LOL that's so funny!!!


----------



## Crazy1 (Nov 18, 2007)

jlyoncc1, maybe he just wanted to spend some time rockin around the house (hee Hee).
cute pic.


----------



## jlyoncc1 (Nov 18, 2007)

I did have the radio on! LOL


----------



## Iluvemturts (Nov 18, 2007)

LOL that would have been funny to see...


----------



## wayne.bob (Nov 18, 2007)

thats one great tort. he does work. lol


----------



## Jacqui (Nov 19, 2007)

Next they will be moving the couch.  If only they could run a vacuum....


----------



## jlyoncc1 (Nov 19, 2007)

Jacqui, Maybe you are on to something. If I could just attach an artificial arm.........


----------



## Jacqui (Nov 19, 2007)

jlyoncc1 said:


> Jacqui, Maybe you are on to something. If I could just attach an artificial arm.........

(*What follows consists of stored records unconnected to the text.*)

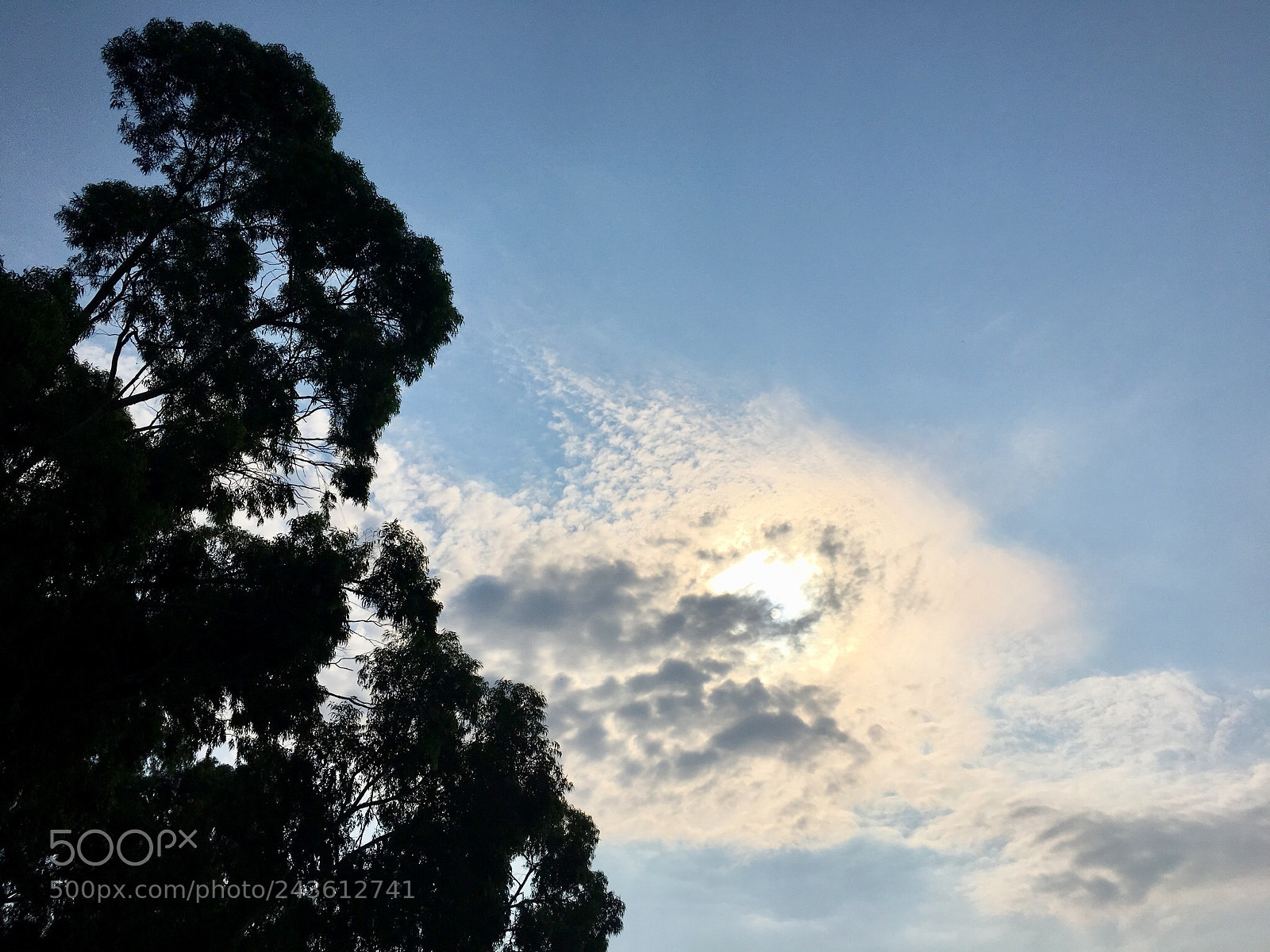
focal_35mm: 29
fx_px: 1064
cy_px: 476
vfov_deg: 48.2
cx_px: 635
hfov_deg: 61.7
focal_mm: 4.15
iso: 25
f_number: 2.2
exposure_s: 1/9615
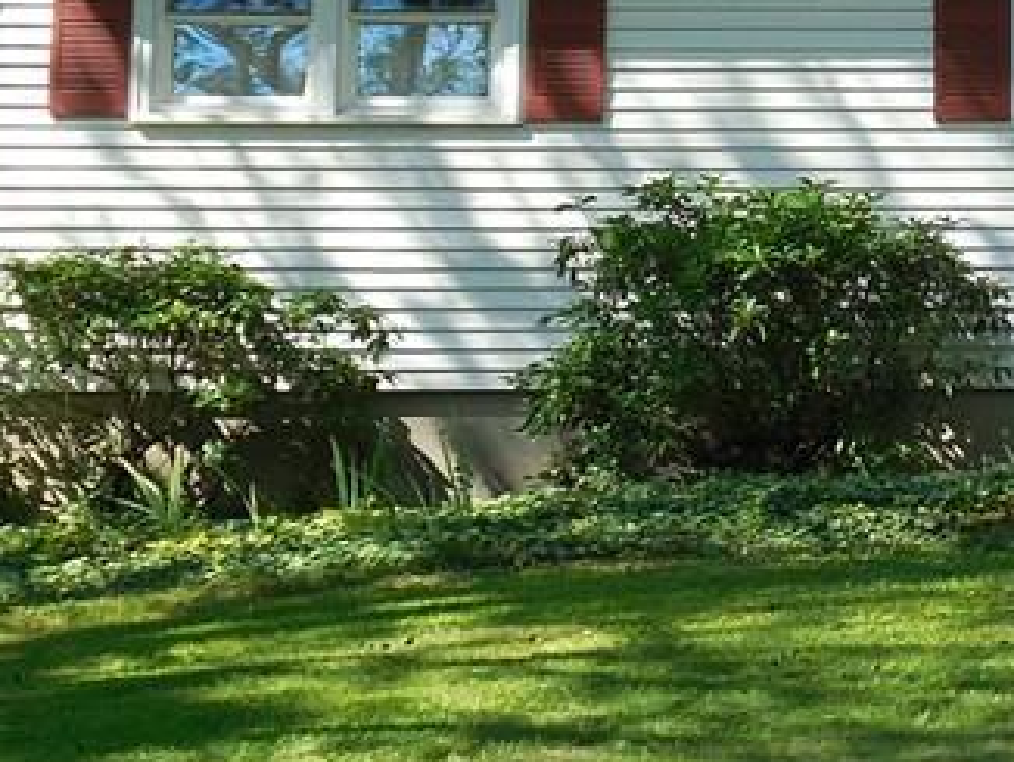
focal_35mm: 138
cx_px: 1418
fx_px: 4045
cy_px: 193
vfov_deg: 10.7
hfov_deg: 13.6
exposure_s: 1/200
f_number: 4.7
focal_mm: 7.9
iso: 125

...or on the smooth floors hook a moppy thing behind them. Or maybe on their shell tops put a dust cloth? Make them torts earn their greens!


----------



## TKCARDANDCOIN (Dec 14, 2007)

jlyoncc1 said:


> I had my 3 sulcatas, Tonga, Juno, and Roxy out in the house for some exercise. While folding laundry, I can see the top of a rocking chair moving across the livingroom. Tonga took it upon himself the rearrange the furniture! I don't think he was happy that he couldn't get out. LOL
> 
> LOVE THE PICTURE OF YOUR SULCATA!HOW OLD IS HE?I HAVE ONE THAT IS THREE YEARS OLD.THANKS,TOM.


----------



## jlyoncc1 (Dec 15, 2007)

Tom, All three of my sulcatas are 3 also. The one in the picture, Tonga, is the largest. Glad you enjoyed the picture!


----------